HPC Says BID-Lahey Merger May Be Costly

The Health Policy Commission has weighed in on another hospital/health system merger, reaching the opposite conclusion from the merger’s proponents, who say the hospital deal will result in better coordinated care and lower healthcare costs.

The HPC last Wednesday released its Preliminary Cost and Market Impact Review (CMIR) on the proposed merger of Lahey Health System, Beth Israel Deaconess Medical Center and its affiliated hospitals, New England Baptist Hospital, Mount Auburn Hospital, Seacoast Regional Health Systems (including Anna Jaques Hospital), and the Beth Israel Deaconess Care Organization physician practice. The new system would be known as Beth Israel Lahey Health (BILH) and would be the second largest system in the state financially after Partners HealthCare.

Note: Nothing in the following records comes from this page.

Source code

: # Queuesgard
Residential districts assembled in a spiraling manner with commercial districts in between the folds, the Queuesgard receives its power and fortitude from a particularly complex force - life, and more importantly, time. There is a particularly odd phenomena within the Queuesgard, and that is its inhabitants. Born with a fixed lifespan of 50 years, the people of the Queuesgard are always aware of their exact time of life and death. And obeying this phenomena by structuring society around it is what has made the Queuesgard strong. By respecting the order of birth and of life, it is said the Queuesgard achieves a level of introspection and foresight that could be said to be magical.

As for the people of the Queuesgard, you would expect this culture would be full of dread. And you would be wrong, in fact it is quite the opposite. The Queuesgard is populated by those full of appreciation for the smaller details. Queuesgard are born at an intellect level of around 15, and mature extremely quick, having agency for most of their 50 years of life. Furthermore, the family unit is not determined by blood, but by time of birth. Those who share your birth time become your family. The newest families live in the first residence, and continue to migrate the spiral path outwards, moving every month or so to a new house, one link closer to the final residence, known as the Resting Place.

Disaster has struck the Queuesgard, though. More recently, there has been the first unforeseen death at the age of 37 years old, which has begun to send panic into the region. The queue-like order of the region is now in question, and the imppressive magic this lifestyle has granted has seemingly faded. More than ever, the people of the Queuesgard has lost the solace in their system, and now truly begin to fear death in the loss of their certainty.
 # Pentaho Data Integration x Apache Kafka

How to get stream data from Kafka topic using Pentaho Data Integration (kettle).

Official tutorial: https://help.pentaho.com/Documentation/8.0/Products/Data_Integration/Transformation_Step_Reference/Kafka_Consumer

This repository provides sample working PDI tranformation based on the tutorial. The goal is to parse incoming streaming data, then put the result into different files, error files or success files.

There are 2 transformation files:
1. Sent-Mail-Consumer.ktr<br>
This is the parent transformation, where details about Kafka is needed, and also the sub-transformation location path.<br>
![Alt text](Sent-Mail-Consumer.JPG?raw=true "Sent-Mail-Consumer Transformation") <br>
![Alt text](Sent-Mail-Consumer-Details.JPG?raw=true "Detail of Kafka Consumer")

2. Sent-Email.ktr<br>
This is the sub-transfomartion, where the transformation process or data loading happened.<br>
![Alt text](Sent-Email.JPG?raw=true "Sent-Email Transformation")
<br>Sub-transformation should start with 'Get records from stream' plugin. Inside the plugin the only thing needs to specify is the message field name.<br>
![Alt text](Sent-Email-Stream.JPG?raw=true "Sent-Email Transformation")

The HPC preliminary report estimates that BILH’s enhanced bargaining leverage would increase commercial prices, raising total healthcare spending by an estimated $138.3-to-$191.3 million annually. While the HPC acknowledged that “plans to shift care to BILH from other providers and to lower-cost settings within the BILH system would generally be cost-reducing,” they did not believe the savings would offset projected price increases.

The Lahey-BID systems have 30 days to respond to the report and the HPC says it plans to issue a final report in September. The HPC can’t stop the merger but it can refer the case to the Attorney General’s office, which can impose conditions on the agreement or halt it entirely.